→ **WORK TO COMPLETE**: The lines from the start of the records through the one containing "cells are negative" are to be transcribed exactly, and nothing else.

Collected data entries

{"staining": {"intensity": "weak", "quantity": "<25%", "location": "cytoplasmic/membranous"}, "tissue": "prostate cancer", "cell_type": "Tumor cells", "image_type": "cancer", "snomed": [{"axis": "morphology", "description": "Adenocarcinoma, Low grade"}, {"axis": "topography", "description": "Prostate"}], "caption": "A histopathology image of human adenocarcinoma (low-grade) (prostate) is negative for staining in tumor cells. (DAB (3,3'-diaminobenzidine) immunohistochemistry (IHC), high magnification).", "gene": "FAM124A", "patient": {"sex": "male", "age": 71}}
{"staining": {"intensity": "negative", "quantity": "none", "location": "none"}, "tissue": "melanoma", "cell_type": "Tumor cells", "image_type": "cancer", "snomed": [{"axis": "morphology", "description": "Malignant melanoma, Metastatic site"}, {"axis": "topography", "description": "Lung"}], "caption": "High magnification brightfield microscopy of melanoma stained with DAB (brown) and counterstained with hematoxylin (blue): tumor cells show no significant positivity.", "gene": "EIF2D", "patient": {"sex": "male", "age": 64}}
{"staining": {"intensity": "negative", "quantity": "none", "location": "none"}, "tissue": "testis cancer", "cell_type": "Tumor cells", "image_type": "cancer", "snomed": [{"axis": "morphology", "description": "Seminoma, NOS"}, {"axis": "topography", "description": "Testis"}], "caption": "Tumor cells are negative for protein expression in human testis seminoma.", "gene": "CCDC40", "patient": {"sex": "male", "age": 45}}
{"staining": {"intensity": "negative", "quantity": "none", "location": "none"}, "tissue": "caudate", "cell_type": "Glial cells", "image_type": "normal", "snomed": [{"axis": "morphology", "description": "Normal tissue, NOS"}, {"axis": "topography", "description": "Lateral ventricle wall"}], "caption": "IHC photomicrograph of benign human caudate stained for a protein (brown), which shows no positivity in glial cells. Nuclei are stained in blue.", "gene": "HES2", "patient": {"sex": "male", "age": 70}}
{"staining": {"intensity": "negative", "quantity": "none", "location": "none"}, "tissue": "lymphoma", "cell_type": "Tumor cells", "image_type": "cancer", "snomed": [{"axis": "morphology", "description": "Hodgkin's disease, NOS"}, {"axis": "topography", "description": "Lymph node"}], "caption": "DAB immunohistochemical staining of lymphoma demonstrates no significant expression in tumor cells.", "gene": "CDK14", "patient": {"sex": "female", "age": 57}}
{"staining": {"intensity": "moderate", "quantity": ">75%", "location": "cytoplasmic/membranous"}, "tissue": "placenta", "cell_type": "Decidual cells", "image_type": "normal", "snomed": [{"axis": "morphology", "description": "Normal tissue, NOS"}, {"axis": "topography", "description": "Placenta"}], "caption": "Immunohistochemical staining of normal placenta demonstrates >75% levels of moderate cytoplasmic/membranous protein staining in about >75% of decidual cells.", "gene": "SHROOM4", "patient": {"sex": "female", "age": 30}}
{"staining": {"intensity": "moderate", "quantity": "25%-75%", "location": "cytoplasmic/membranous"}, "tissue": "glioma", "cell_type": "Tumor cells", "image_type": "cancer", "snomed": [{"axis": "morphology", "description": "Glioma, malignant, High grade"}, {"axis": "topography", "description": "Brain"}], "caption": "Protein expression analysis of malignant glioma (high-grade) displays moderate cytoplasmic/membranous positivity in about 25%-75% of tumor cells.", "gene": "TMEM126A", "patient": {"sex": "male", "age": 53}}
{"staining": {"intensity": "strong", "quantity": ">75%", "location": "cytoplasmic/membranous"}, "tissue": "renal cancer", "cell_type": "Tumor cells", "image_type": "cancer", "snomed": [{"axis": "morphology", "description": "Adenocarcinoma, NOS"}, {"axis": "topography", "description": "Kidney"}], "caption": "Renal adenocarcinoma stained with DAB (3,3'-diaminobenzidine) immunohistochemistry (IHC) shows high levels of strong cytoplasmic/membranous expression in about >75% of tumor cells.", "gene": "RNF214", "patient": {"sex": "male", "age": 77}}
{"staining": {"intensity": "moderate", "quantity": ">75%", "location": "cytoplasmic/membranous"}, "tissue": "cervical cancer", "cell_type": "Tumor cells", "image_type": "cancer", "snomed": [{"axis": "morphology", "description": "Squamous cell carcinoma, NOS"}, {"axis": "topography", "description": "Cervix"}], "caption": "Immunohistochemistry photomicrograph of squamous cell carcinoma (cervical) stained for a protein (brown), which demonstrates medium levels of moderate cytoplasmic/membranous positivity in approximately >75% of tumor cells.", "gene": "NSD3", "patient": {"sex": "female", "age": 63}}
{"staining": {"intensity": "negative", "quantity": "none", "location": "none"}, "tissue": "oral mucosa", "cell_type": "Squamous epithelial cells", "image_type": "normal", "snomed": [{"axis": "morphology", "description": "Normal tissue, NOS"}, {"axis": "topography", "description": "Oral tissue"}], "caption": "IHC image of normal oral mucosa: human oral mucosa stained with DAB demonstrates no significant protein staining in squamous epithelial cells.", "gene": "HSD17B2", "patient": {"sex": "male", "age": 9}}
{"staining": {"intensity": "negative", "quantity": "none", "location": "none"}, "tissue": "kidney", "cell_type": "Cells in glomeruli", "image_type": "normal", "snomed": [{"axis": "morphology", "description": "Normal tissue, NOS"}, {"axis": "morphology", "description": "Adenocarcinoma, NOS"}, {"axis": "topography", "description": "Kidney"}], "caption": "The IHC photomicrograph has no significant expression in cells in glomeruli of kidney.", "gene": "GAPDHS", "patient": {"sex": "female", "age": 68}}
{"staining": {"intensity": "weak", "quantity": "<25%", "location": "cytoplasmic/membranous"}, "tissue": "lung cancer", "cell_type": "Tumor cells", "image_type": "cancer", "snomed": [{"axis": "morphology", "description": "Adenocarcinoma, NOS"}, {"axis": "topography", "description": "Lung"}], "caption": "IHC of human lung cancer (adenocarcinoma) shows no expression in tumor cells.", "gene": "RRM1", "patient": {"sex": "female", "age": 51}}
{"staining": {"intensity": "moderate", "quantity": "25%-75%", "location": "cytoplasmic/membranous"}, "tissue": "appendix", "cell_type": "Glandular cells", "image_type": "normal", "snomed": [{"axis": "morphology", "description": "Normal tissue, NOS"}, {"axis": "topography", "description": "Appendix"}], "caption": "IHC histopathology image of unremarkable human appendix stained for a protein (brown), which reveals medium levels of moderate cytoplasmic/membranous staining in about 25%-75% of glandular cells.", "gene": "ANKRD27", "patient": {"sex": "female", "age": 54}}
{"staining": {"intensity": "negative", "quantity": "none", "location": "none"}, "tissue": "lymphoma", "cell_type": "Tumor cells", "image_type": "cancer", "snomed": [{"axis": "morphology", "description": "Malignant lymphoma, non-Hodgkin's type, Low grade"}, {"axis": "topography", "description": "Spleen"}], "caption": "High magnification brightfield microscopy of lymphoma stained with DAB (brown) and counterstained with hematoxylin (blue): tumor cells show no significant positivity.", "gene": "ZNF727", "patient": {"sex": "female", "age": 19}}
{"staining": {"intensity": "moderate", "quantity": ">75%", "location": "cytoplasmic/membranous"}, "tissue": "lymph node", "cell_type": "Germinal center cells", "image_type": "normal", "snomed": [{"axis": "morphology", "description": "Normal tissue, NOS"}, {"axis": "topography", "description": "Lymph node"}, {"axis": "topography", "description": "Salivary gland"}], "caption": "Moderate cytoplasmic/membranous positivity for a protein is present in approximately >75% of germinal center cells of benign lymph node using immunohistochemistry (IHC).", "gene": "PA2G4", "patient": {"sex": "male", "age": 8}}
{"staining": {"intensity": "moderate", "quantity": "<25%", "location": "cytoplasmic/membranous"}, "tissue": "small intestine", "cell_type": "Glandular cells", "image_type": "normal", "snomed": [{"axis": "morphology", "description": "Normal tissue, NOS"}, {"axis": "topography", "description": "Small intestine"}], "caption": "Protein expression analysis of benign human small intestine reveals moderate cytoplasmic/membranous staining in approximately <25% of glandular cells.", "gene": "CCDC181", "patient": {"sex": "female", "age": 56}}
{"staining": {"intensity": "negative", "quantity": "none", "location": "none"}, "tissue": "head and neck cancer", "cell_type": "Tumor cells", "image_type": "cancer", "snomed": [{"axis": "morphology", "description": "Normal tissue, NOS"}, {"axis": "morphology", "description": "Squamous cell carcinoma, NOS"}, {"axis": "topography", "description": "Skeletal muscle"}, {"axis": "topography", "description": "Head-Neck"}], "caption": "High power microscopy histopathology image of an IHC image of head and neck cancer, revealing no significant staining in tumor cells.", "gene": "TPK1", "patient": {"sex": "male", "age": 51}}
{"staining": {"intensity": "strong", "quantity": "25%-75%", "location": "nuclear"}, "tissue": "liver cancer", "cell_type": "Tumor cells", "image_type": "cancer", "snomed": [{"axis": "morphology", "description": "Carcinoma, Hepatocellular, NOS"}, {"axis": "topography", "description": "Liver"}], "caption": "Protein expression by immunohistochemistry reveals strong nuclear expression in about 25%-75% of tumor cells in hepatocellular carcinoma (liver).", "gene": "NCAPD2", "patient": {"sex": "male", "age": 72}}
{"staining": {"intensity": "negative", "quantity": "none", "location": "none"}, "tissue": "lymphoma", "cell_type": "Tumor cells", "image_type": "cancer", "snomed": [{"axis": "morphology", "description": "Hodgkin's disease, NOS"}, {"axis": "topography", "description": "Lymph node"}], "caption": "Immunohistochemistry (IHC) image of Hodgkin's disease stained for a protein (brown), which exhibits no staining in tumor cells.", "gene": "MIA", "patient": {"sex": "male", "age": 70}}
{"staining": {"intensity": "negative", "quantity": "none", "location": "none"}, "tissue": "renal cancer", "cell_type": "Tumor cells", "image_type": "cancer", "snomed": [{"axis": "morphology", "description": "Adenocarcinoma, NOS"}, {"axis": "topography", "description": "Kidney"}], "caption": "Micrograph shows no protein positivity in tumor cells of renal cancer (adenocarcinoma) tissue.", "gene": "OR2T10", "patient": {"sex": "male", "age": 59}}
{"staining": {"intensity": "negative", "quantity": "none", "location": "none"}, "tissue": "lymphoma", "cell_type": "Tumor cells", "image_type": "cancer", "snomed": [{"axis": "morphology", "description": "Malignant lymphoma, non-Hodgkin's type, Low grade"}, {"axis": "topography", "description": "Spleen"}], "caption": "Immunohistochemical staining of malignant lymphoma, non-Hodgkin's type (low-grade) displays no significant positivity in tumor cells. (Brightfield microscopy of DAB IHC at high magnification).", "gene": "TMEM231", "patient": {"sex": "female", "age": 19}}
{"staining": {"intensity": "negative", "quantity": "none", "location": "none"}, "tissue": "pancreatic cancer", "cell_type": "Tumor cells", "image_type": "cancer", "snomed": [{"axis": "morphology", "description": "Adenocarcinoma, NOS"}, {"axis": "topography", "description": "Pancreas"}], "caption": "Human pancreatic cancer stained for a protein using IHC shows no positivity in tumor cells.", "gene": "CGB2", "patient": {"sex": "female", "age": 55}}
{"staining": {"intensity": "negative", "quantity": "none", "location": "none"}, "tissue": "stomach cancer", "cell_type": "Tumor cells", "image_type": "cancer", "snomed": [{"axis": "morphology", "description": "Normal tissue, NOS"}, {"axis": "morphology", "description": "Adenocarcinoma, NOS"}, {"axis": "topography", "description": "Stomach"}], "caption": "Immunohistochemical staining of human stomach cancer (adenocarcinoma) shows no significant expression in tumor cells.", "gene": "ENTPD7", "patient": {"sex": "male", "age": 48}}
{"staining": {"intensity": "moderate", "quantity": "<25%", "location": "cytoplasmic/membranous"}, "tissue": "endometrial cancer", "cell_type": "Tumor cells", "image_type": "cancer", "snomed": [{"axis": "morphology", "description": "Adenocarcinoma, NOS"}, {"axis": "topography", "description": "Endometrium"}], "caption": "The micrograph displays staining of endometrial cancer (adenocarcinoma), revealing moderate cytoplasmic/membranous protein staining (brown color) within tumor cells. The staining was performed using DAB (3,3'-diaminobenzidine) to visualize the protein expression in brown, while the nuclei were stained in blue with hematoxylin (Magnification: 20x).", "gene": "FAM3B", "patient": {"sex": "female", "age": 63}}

→ **ANSWER BELOW**:
{"staining": {"intensity": "weak", "quantity": "<25%", "location": "cytoplasmic/membranous"}, "tissue": "prostate cancer", "cell_type": "Tumor cells", "image_type": "cancer", "snomed": [{"axis": "morphology", "description": "Adenocarcinoma, Low grade"}, {"axis": "topography", "description": "Prostate"}], "caption": "A histopathology image of human adenocarcinoma (low-grade) (prostate) is negative for staining in tumor cells. (DAB (3,3'-diaminobenzidine) immunohistochemistry (IHC), high magnification).", "gene": "FAM124A", "patient": {"sex": "male", "age": 71}}
{"staining": {"intensity": "negative", "quantity": "none", "location": "none"}, "tissue": "melanoma", "cell_type": "Tumor cells", "image_type": "cancer", "snomed": [{"axis": "morphology", "description": "Malignant melanoma, Metastatic site"}, {"axis": "topography", "description": "Lung"}], "caption": "High magnification brightfield microscopy of melanoma stained with DAB (brown) and counterstained with hematoxylin (blue): tumor cells show no significant positivity.", "gene": "EIF2D", "patient": {"sex": "male", "age": 64}}
{"staining": {"intensity": "negative", "quantity": "none", "location": "none"}, "tissue": "testis cancer", "cell_type": "Tumor cells", "image_type": "cancer", "snomed": [{"axis": "morphology", "description": "Seminoma, NOS"}, {"axis": "topography", "description": "Testis"}], "caption": "Tumor cells are negative for protein expression in human testis seminoma.", "gene": "CCDC40", "patient": {"sex": "male", "age": 45}}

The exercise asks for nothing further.